┌──
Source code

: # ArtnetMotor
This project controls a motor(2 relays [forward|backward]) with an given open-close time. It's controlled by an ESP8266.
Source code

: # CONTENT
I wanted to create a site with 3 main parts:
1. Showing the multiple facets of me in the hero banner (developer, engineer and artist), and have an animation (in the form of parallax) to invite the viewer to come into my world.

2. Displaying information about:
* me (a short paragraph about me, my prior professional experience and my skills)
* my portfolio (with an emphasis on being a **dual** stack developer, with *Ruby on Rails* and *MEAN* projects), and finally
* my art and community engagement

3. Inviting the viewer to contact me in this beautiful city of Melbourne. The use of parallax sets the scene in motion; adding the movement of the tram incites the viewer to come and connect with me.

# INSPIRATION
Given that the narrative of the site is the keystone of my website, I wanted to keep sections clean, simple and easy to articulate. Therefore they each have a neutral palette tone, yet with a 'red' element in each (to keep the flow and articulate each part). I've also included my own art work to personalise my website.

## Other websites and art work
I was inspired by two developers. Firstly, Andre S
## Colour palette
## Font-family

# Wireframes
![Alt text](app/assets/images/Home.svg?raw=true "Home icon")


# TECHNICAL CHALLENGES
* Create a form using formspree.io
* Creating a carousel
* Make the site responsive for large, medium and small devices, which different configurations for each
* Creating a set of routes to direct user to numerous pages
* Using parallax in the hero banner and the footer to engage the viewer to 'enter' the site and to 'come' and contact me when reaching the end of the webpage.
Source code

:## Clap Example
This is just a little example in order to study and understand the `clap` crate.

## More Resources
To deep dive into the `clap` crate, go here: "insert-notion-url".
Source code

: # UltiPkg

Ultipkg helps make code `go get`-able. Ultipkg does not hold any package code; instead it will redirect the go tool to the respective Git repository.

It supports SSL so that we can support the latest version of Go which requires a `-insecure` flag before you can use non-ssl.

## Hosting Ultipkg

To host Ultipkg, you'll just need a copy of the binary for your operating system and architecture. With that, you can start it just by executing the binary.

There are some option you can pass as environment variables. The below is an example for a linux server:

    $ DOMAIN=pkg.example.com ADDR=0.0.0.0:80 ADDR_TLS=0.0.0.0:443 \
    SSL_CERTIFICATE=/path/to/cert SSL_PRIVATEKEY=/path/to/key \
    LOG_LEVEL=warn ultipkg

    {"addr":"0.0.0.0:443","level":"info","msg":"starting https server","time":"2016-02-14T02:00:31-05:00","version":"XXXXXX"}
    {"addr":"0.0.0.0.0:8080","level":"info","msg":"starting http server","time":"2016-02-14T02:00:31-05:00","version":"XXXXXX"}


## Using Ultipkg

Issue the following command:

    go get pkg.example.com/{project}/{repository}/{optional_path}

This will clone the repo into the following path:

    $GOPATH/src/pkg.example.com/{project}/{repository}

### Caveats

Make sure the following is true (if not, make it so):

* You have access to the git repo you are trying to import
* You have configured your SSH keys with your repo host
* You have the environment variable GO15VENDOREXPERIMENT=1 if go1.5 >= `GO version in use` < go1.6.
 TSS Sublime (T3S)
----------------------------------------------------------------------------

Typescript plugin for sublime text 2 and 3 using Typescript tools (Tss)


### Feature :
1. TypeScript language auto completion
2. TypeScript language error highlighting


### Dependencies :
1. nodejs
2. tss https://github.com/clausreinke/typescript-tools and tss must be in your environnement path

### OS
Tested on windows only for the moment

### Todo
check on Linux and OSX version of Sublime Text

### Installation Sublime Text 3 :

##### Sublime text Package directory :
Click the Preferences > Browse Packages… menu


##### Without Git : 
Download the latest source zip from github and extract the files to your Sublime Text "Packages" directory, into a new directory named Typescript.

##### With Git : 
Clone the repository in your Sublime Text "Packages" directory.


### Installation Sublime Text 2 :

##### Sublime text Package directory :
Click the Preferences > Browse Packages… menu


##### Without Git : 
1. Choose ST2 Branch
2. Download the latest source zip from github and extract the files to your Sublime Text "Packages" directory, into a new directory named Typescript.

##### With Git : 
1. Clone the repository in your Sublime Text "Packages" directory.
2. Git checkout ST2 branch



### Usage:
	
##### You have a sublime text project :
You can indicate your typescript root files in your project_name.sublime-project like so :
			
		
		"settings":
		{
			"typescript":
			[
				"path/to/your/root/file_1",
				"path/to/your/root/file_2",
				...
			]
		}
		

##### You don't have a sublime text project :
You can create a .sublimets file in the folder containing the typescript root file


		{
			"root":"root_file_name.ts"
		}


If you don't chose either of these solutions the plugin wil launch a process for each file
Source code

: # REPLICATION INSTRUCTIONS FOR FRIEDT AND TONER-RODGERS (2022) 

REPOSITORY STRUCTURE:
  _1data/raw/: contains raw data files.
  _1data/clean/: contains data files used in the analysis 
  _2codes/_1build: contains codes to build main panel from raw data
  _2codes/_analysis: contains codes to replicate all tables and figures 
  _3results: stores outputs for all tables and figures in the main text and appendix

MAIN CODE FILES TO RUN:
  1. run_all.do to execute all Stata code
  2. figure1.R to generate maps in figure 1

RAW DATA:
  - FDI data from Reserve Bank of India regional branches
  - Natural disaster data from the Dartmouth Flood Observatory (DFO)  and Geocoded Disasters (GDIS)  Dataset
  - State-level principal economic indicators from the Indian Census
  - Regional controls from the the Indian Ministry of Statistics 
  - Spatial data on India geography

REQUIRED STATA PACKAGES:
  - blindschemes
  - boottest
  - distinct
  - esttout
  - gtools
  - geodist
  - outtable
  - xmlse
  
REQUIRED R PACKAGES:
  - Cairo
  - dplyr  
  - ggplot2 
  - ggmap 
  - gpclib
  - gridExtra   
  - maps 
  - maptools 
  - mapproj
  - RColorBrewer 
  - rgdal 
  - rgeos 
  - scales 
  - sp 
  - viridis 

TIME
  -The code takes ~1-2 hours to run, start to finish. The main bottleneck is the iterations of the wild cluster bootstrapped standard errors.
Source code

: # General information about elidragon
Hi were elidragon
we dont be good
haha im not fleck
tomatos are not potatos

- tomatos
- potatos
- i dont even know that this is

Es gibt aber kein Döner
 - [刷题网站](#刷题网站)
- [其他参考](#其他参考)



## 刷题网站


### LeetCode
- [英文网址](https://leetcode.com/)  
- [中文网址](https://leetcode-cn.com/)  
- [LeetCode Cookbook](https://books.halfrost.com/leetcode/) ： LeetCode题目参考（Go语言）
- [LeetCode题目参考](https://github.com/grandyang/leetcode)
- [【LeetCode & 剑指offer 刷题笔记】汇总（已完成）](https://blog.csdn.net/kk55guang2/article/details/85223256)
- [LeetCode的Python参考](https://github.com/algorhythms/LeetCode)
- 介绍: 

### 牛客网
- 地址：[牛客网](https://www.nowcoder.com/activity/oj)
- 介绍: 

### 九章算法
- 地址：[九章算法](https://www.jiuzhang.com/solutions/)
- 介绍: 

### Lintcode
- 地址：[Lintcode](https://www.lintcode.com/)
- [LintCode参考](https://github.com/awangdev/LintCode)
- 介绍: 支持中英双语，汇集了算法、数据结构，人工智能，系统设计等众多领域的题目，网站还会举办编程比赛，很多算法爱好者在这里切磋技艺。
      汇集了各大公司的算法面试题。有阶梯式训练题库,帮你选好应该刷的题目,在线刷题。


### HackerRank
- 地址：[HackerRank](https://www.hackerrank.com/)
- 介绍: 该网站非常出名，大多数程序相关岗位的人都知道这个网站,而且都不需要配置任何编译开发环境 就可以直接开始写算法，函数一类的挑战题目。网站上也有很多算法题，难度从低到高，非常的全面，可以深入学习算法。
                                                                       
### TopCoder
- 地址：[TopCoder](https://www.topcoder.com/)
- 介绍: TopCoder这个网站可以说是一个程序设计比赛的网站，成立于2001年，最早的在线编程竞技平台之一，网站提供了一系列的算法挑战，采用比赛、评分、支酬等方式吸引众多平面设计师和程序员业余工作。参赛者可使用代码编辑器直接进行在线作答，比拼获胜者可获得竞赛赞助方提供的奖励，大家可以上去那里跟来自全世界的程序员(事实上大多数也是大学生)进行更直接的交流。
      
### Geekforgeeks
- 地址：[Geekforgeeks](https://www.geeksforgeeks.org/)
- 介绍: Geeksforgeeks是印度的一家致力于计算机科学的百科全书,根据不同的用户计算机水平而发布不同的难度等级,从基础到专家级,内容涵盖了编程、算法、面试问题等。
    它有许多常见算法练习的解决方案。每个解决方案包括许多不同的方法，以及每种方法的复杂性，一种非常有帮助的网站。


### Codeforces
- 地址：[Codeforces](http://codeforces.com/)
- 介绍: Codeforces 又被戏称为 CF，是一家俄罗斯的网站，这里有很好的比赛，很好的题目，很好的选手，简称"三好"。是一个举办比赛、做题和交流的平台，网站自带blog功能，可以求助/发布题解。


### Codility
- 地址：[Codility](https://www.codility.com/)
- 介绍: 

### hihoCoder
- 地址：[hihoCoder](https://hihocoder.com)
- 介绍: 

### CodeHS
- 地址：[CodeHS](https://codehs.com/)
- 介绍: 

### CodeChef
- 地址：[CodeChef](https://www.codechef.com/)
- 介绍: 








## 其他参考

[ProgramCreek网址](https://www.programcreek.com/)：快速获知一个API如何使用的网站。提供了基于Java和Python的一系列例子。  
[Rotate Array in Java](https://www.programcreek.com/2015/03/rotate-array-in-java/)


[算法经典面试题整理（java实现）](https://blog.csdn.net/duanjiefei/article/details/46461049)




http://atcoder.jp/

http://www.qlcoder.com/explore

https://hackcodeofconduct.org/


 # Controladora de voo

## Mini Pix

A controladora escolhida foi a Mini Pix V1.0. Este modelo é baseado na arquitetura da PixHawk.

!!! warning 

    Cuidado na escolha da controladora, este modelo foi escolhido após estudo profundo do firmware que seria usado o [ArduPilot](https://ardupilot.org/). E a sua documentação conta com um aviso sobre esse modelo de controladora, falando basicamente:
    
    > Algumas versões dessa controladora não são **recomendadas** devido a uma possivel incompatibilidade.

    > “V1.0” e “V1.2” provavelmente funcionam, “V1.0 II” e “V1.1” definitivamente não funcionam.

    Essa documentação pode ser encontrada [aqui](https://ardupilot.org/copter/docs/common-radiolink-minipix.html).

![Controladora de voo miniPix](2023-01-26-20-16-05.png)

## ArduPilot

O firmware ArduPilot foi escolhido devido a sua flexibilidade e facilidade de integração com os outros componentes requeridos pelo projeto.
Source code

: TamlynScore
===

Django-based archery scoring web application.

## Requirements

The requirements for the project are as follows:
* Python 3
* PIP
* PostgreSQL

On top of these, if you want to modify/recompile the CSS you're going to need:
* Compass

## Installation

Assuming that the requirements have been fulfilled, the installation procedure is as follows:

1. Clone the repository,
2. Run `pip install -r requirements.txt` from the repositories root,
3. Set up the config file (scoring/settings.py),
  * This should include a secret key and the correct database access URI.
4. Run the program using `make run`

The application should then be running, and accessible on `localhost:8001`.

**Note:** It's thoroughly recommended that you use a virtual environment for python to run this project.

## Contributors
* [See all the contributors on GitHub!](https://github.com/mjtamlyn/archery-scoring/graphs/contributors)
└──
What the exercise asks =
Your job is to print exactly the lines that run from the top of the entries through the line with "and community engagement", and no others.

Result for this task =
Source code

: # ArtnetMotor
This project controls a motor(2 relays [forward|backward]) with an given open-close time. It's controlled by an ESP8266.
Source code

: # CONTENT
I wanted to create a site with 3 main parts:
1. Showing the multiple facets of me in the hero banner (developer, engineer and artist), and have an animation (in the form of parallax) to invite the viewer to come into my world.

2. Displaying information about:
* me (a short paragraph about me, my prior professional experience and my skills)
* my portfolio (with an emphasis on being a **dual** stack developer, with *Ruby on Rails* and *MEAN* projects), and finally
* my art and community engagement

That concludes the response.